Turns out, math and science are important skills to succeed as a student and an international spy.
Nearly 100 children and U.S. Rep. Will Hurd (R-San Antonio), a former undercover CIA operative, were ready to learn and solve mysteries at The DoSeum’s Master Spy Symposium on Saturday morning.
The SpyAcademy exhibit is part of The DoSeum’s continued efforts to make learning math and science fun. The children, between ages seven to 11, were invited to meet with Rep. Hurd and work to create new clues for the exhibit. The children in attendance were selected because they solved every problem in last year’s Spy Academy exhibit.
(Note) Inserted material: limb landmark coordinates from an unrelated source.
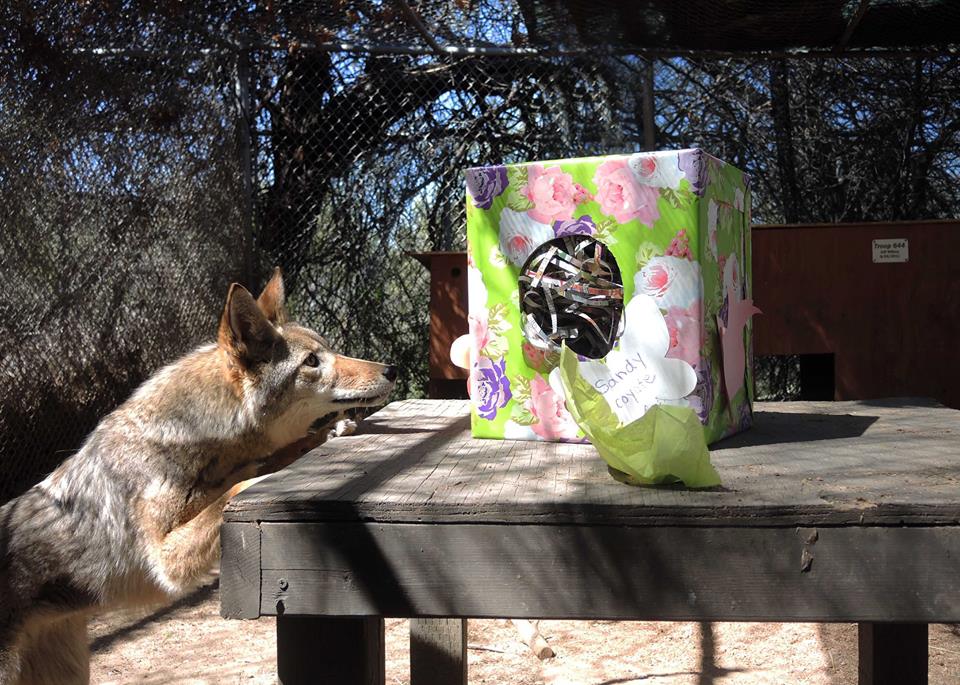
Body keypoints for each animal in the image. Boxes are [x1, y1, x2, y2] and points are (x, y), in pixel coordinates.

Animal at [0, 269, 396, 684]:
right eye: (312, 361)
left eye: (329, 351)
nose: (392, 370)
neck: (199, 439)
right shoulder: (167, 559)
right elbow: (236, 488)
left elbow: (269, 460)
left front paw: (328, 434)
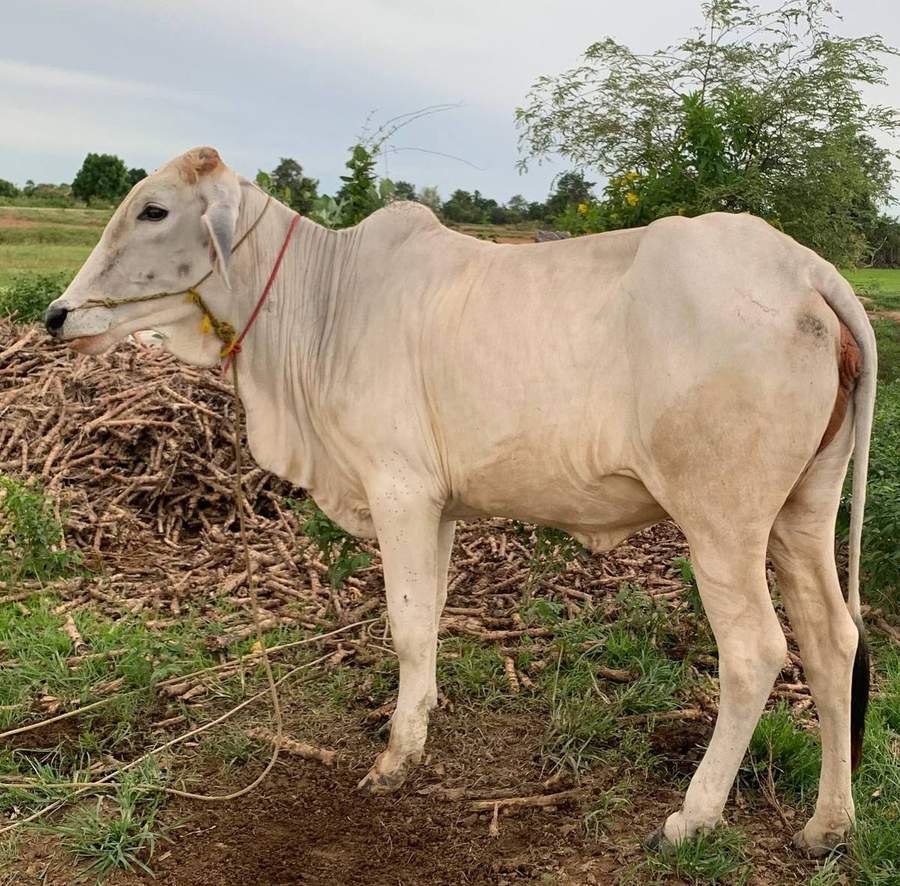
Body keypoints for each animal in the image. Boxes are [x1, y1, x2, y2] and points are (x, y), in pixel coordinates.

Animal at [44, 147, 876, 855]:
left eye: (154, 210)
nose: (57, 316)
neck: (323, 303)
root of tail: (803, 268)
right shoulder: (438, 506)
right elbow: (435, 615)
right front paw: (425, 713)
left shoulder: (400, 490)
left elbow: (408, 625)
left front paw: (397, 757)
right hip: (802, 513)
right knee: (832, 640)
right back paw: (828, 823)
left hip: (721, 523)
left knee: (755, 652)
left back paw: (693, 817)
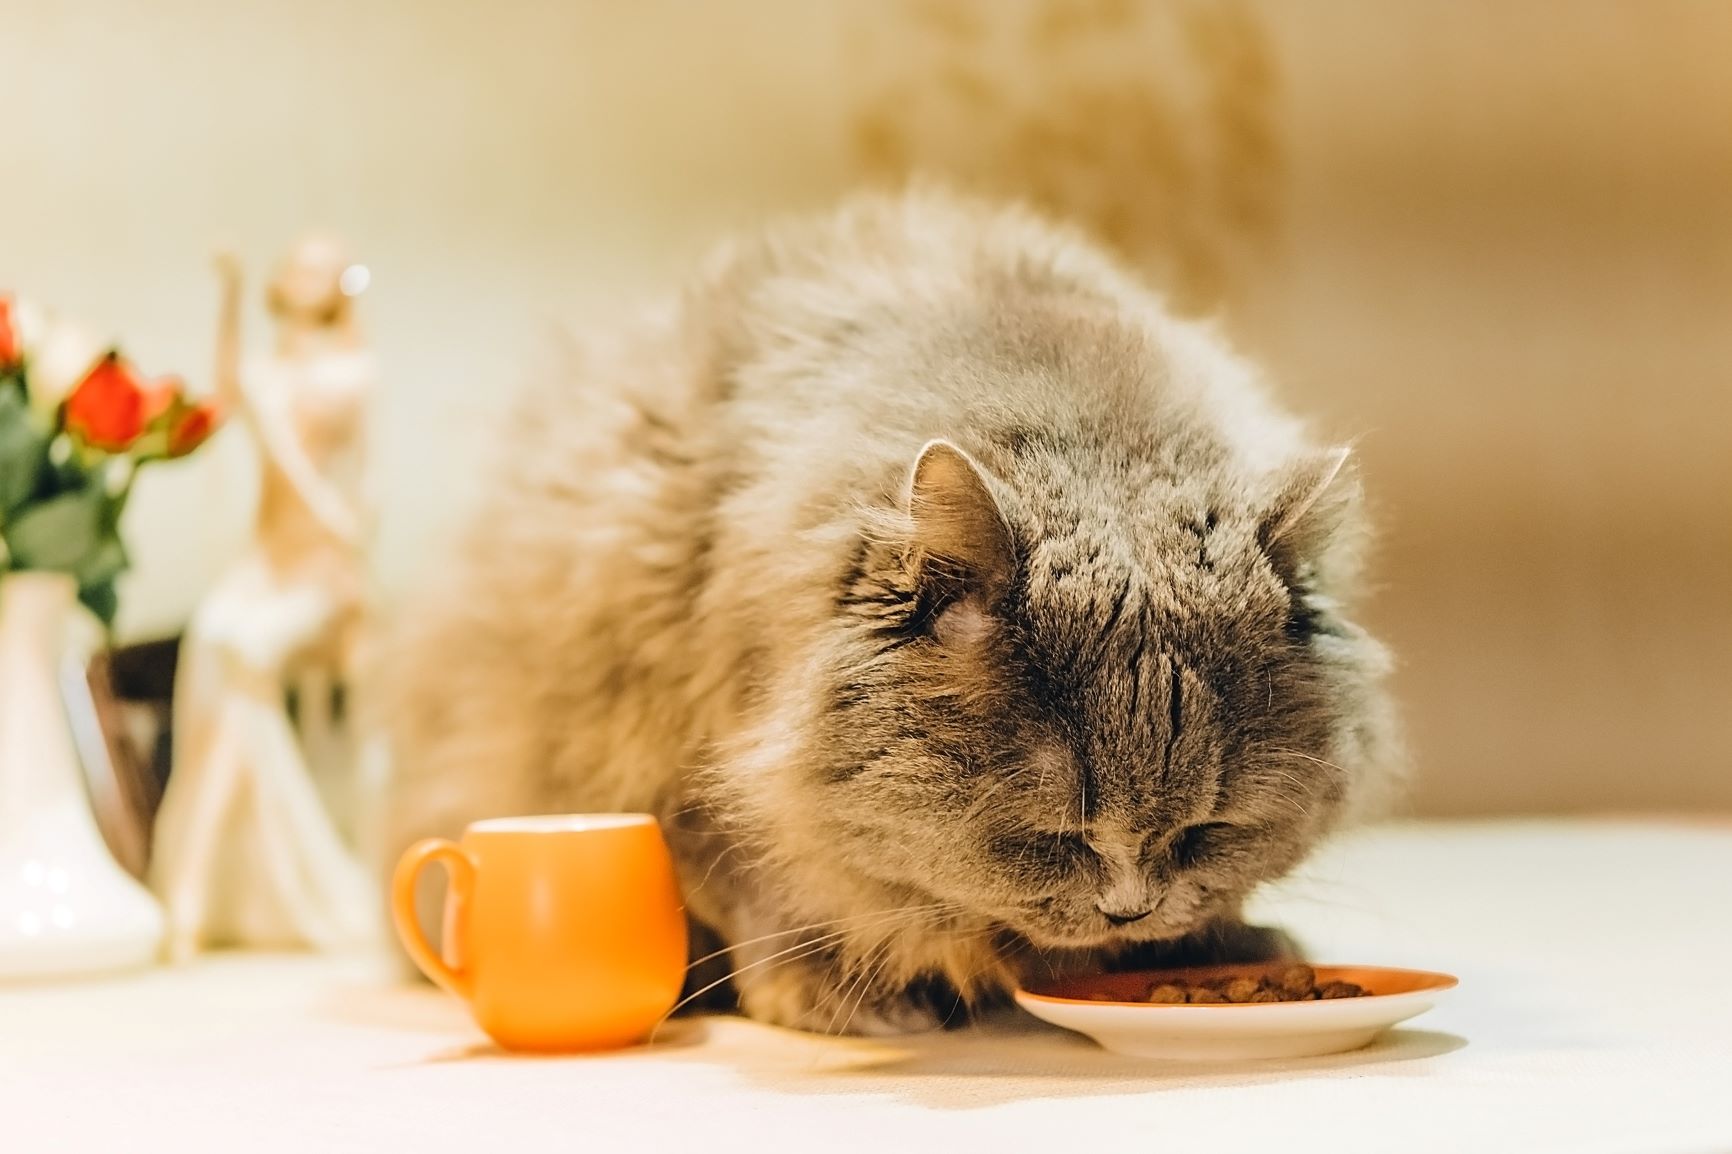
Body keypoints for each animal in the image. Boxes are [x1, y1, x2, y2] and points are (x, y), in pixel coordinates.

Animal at [382, 188, 1406, 1032]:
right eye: (1055, 837)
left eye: (1208, 830)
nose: (1131, 908)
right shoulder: (674, 744)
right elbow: (764, 886)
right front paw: (838, 991)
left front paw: (1224, 945)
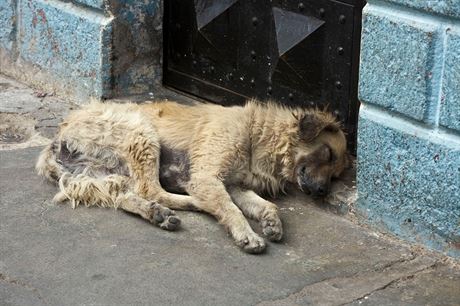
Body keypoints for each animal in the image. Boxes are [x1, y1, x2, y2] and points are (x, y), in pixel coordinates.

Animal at [36, 100, 348, 253]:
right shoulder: (207, 178)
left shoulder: (234, 184)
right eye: (328, 154)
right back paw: (189, 204)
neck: (257, 135)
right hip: (140, 132)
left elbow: (263, 205)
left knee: (128, 196)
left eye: (336, 174)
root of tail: (58, 136)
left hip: (113, 171)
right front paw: (247, 235)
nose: (322, 191)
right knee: (149, 189)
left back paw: (158, 214)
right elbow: (232, 210)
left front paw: (271, 221)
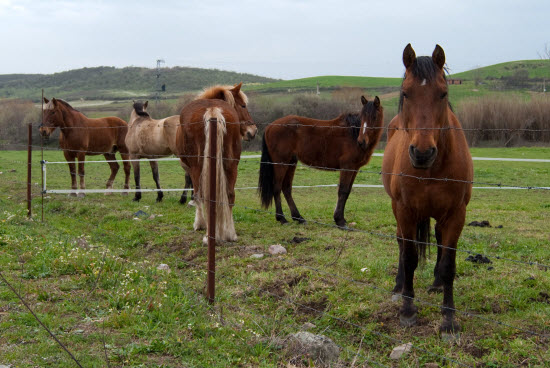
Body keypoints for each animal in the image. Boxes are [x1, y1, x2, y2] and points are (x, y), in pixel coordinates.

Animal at [178, 84, 258, 243]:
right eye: (243, 105)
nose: (253, 131)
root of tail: (213, 109)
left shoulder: (191, 169)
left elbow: (197, 196)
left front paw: (199, 223)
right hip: (232, 165)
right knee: (230, 195)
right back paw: (230, 233)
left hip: (198, 167)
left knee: (205, 196)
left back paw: (209, 235)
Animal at [258, 96, 384, 226]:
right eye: (362, 117)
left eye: (374, 117)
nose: (361, 141)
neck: (352, 133)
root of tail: (269, 127)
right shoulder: (347, 167)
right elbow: (342, 191)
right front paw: (339, 220)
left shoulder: (354, 169)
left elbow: (347, 191)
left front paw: (341, 218)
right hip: (280, 163)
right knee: (277, 187)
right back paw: (282, 218)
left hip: (291, 162)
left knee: (286, 188)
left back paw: (298, 218)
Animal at [384, 44, 474, 334]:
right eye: (405, 93)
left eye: (443, 93)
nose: (422, 153)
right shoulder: (405, 211)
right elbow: (410, 257)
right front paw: (407, 309)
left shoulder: (456, 214)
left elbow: (448, 264)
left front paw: (448, 319)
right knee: (402, 243)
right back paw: (399, 285)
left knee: (437, 238)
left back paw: (435, 284)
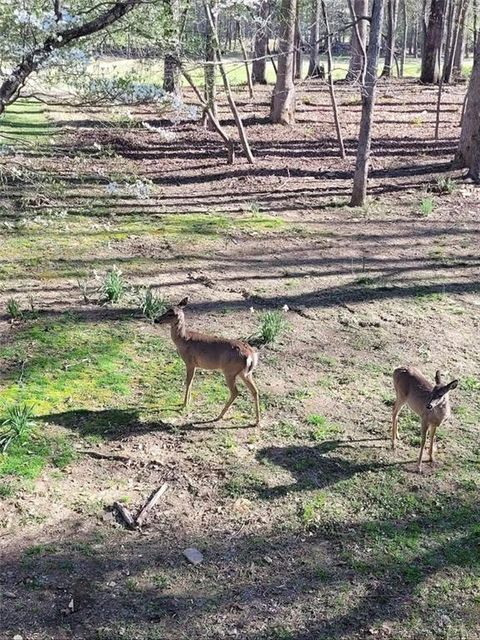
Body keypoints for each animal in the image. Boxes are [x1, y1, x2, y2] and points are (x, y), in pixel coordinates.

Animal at [155, 298, 258, 428]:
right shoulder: (194, 365)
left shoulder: (190, 362)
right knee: (255, 390)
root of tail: (250, 355)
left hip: (229, 371)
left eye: (171, 314)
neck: (183, 340)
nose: (156, 320)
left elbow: (188, 382)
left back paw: (219, 416)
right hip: (245, 373)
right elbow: (191, 382)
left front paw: (184, 404)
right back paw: (257, 421)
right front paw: (188, 402)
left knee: (235, 392)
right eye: (166, 309)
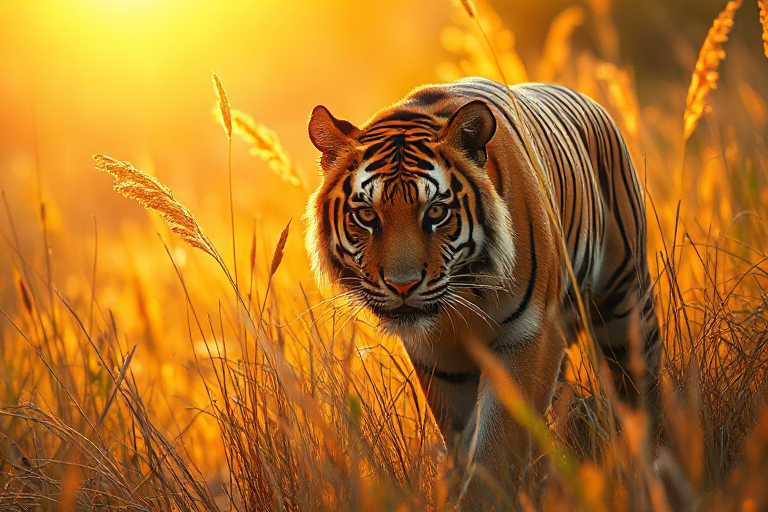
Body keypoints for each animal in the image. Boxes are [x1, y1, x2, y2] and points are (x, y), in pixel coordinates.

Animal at [305, 77, 661, 510]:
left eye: (435, 212)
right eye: (367, 216)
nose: (402, 285)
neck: (463, 292)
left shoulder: (530, 338)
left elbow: (496, 450)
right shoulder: (441, 361)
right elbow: (467, 443)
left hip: (626, 305)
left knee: (641, 393)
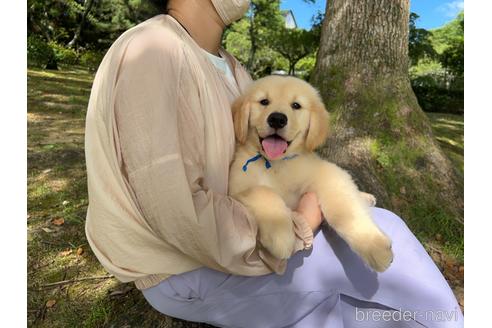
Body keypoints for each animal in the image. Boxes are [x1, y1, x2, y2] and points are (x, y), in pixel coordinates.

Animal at [227, 75, 392, 272]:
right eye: (264, 102)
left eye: (296, 105)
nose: (277, 119)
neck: (276, 164)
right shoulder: (236, 189)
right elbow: (263, 191)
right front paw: (281, 236)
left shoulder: (327, 173)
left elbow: (344, 209)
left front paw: (374, 246)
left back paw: (366, 197)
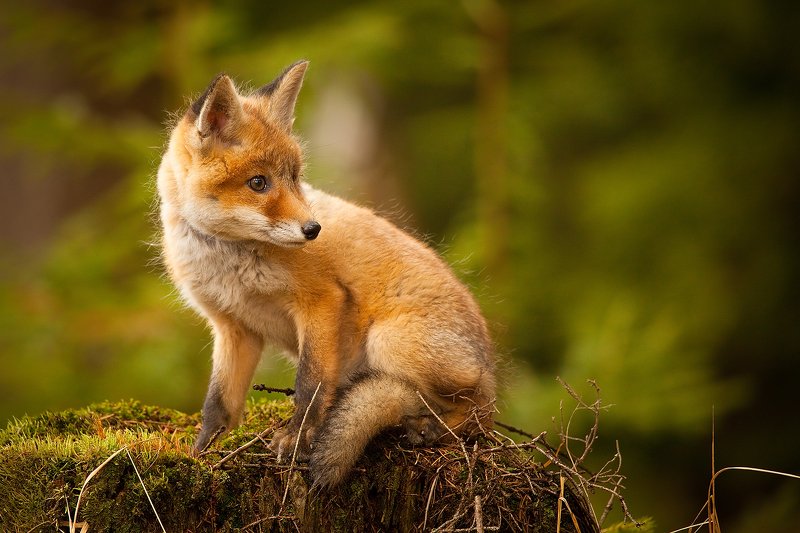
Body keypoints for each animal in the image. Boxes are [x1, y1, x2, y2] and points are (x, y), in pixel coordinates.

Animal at [157, 60, 496, 488]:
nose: (313, 229)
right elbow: (218, 405)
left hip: (392, 342)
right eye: (258, 183)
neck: (230, 264)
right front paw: (201, 455)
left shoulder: (322, 300)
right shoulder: (234, 328)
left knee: (482, 410)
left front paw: (297, 440)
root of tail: (489, 361)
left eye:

A native San Antonian, Hurd shared stories about his international travels as a spy and close encounters in foreign countries, finishing with the importance of education in achieving your goals.
“Do you know that some of the best spies I knew were girls? Yeah, that’s right girl power,” Hurd said, as cheers from the girls filled the room.
After Hurd’s words of encouragement, the kids were sent off with a mission to create new clues for the Spy Academy exhibit, a room full of challenges that stress problem solving, patter recognition, coding and communication. In one exhibit area, children worked to find patterns in photographs of spies in disguise while another area saw children working on a math problem involving weight comparison and codes.
The new clues for the Spy Academy exhibit will be installed Spring 2017.